NFL’s RedZone channel is a middle-aged man’s brain rot. With the constant switching from game to game, up to three or four depending on the time of day, navigating NFL’s now twenty-year old channel can seem like a lot.
First launched on DirecTV in 2005, RedZone has been a significant factor in the NFL’s popularity and growth—further buoyed by legalized sports betting and the fantasy football craze. In its early days, the RedZone seemed to be nothing more than a more efficient way to watch your favorite teams play at the same time. With the average amount of games playing at a given time of day being at a maximum of two to three on a Sunday early afternoon, RedZone was nowhere near as crowded as we see it in the present day. But as the NFL grew, adding more channels and making more stars, the amount of games playing at a given time increased exponentially. Soon, more and more people started to tune in, and the channel became more crowded to accommodate a growing need.

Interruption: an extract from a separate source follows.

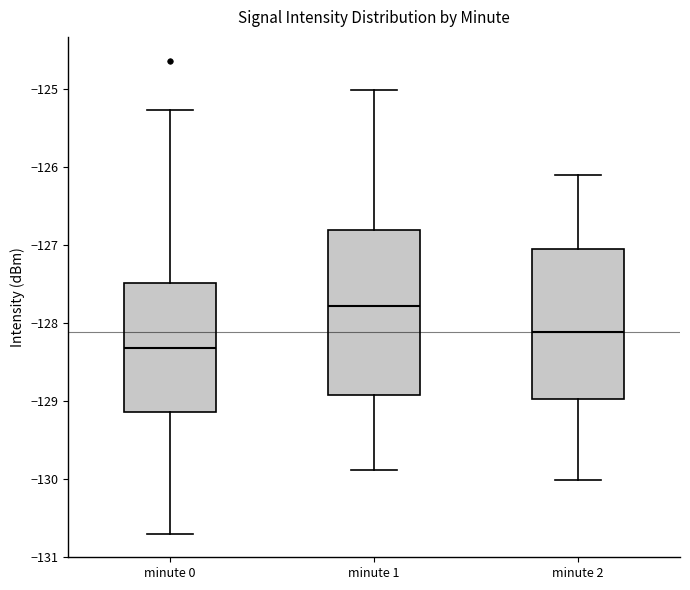

Where does the upper whisker of the box for minute 1 end on the y-axis? The values are not printed on the chart, so give them approximately, as read against the axis.

-125.0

Currently, RedZone is split into four screens, each one showing a different game with different audios, all at the same time.
It comes at no surprise that the NFL itself thinks highly of the channel’s growth. When speaking at a Sports Business Journal conference, the NFL’s chief media executive, Brian Rolapp, shared his high praise.

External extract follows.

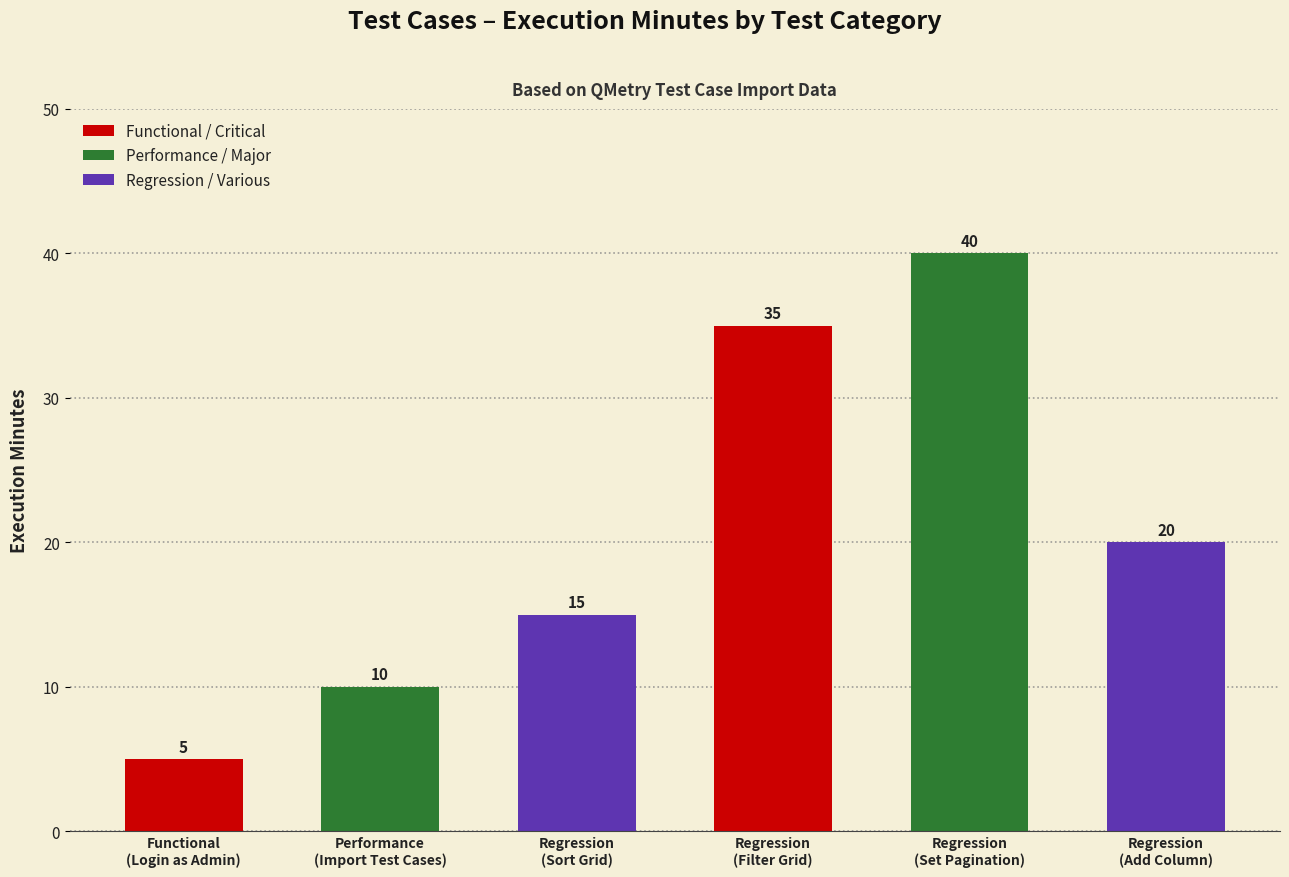

What is the smallest value displayed?

5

“The RedZone channel might be the greatest linear channel ever created,” Rolapp said.
The RedZone is, in its simplest form, football without the fluff. No replays, no punts, no commercials. And in that it is easy to mistake the channel as being linear.

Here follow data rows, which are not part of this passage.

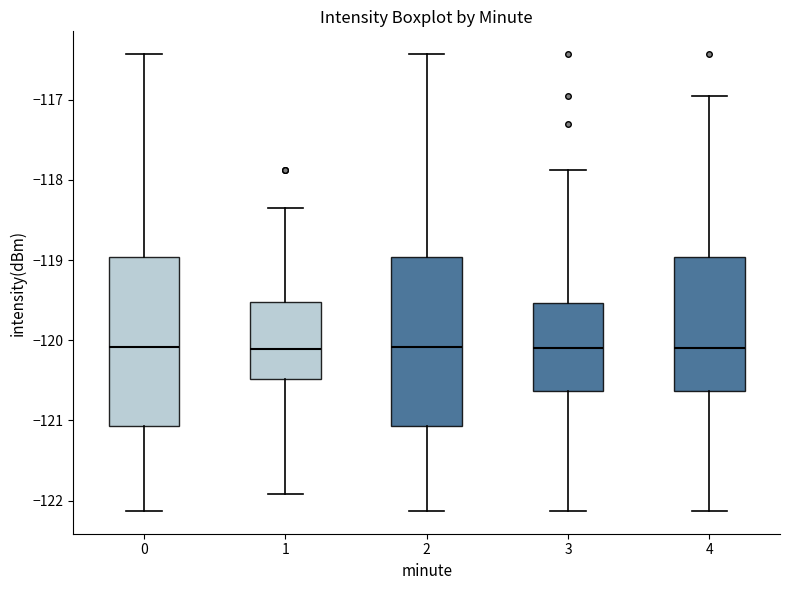

Reading left to right, read every box against the y-axis: the position of its median line, the range the box covers, and the ends of its whiskers. The values are not printed on the chart, so give them approximately, as read against the axis.

0: median -120.1, box -121.1 to -119.0, whiskers -122.1 to -116.4
1: median -120.1, box -120.5 to -119.5, whiskers -121.9 to -118.4
2: median -120.1, box -121.1 to -119.0, whiskers -122.1 to -116.4
3: median -120.1, box -120.6 to -119.5, whiskers -122.1 to -117.9
4: median -120.1, box -120.6 to -119.0, whiskers -122.1 to -117.0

But when the channel abruptly switches from a Detroit Lions touchdown to being in the middle of an offensive scramble between the Packers and the Rams, viewers lose the time to celebrate. They lose that moment of excitement and joy—what truly makes football worth watching. Instead, they are thrust into another high intensity moment, a constant stop and go, back and forth that forgets the reason why they watch football: enjoyment.
In this, the RedZone has become something of a trap: playing to a new generation’s short attention span with its fast and unrelenting pace. Hours have been lost wasting away in front of a couch, trying to consume four games at once. This new trend could be partially attributed to the rise of fantasy football, where in order to win one has to develop new strategies which require the kind of no-nonsense, spoon-fed information the RedZone provides. People will even pay for this experience: a notable fifteen dollars every month.
With the rise of fantasy football, the Sunday game day experience has become less of cheering for the teams you used to follow wholeheartedly as a kid, and much more of hopping between channels, hoping to catch a glimpse of your fantasy players across four glowing screens. RedZone provides this: a perfect deviation from what football used to be. For the people who can afford the subscription, and watch football purely for the purpose of winning with their fantasy teams, RedZone may be a good choice. But for those bothered by the fast, unrelenting pace and tired of just spoon-fed information, maybe it is time to zone out the RedZone.